Dense Transformers: The standard decoder-only Transformer architecture underpins autoregressive modeling across domains. Mixture-of-Experts: Switch Transformer, GShard, and later works demonstrate sparse activation via routed experts, enabling larger model capacity without linearly increasing per-token FLOPs. Routing and Load Balancing: Top-k routing with auxiliary balancing losses addresses collapsed utilization. Variants (noisy gating, soft routing, Sinkhorn routing) explore improved token-to-expert assignments. System Optimizations: Expert parallelism and efficient gather/scatter implementations (e.g., in DeepSpeed or FSDP-based setups) reduce dispatch costs, enabling practical training.

References placeholders:

  • Fedus et al., “Switch Transformers”
  • Lepikhin et al., “GShard”
  • Shazeer et al., “Outrageously Large Neural Networks”
  • Recent MoE routing and load balancing advances

3. Methods

3.1 Dense Baseline

Project-Chimera implements a GPT-style Transformer decoder with:

  • Token embeddings with weight tying to the output head.
  • Sine/cos positional encoding.
  • Pre-norm residual blocks comprising MultiheadAttention and MLP FFN.
  • Causal attention masking and key_padding support.

Core components:

3.2 MoE Architecture

The MoE layer is designed as an FFN replacement with clear separation of concerns:

Integration:

  • Feature flag in BaselineConfig enables MoE FFN in each TransformerBlock.
  • When disabled, the model behaves identically to the dense baseline.
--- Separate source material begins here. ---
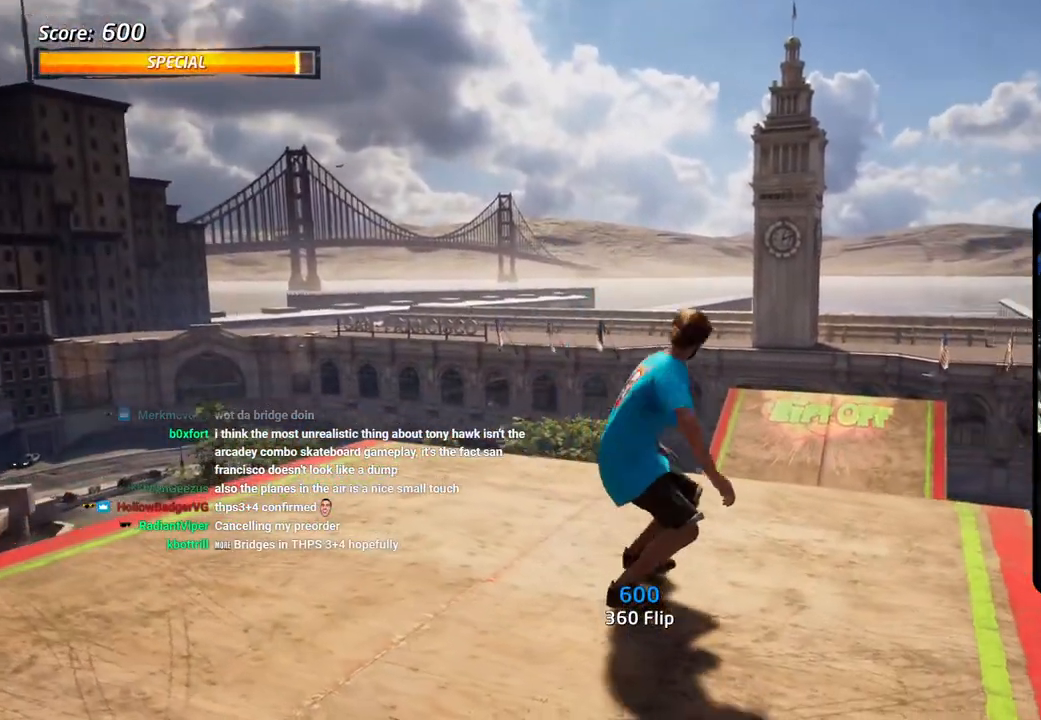
{"dt_ms": 500, "buttons": ["CROSS"], "left_stick": "center", "right_stick": "center", "events": [[150, "DPAD_RIGHT", "up"], [467, "DPAD_DOWN", "up"]]}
Config flags in BaselineConfig:

  • moe_enabled: bool
  • moe_n_experts: int
  • moe_top_k: int
  • moe_activation: str
  • moe_noisy_gate: bool

See integration points in src/project_chimera/baseline.py.

3.3 Design Choices

  • Pre-norm blocks for stability under both dense and MoE.
  • Weight tying to reduce softmax head parameters, matching GPT-style conventions.
  • Top-k gating stub prioritizes API clarity; dispatch efficiency to be added.
  • AMP enabled optionally for CUDA to evaluate training throughput.

4. Experiments

4.1 Datasets

Primary: AG News (subset) as a compact, well-known dataset to validate end-to-end correctness and performance assumptions. Data is handled by scripts and loaders with tokenizer alignment.

4.2 Experimental Setup

  • Dense Baseline:
    • d_model {128, 256}, n_layers {2, 4}, n_heads {2, 4}, ff_dim {4x d_model}, dropout {0.0, 0.1}
  • MoE Variants:
    • n_experts {4, 8}, top_k {1, 2}, activation {"gelu"}, noisy_gate {False, True}
  • Optimization: AdamW (lr 3e-4 default), gradient clipping, mixed precision on CUDA.
  • Logging: periodic training and validation loss reporting, final validation loss.
  • Compute: single GPU or CPU fallback.

4.3 Metrics

  • Quality: training loss, validation perplexity (derived), stability (finite loss, no NaNs).
  • Efficiency: steps/sec, memory footprint, and inference throughput (to be added).
  • Routing Diagnostics: expert utilization histograms, top-k distributions (to be added).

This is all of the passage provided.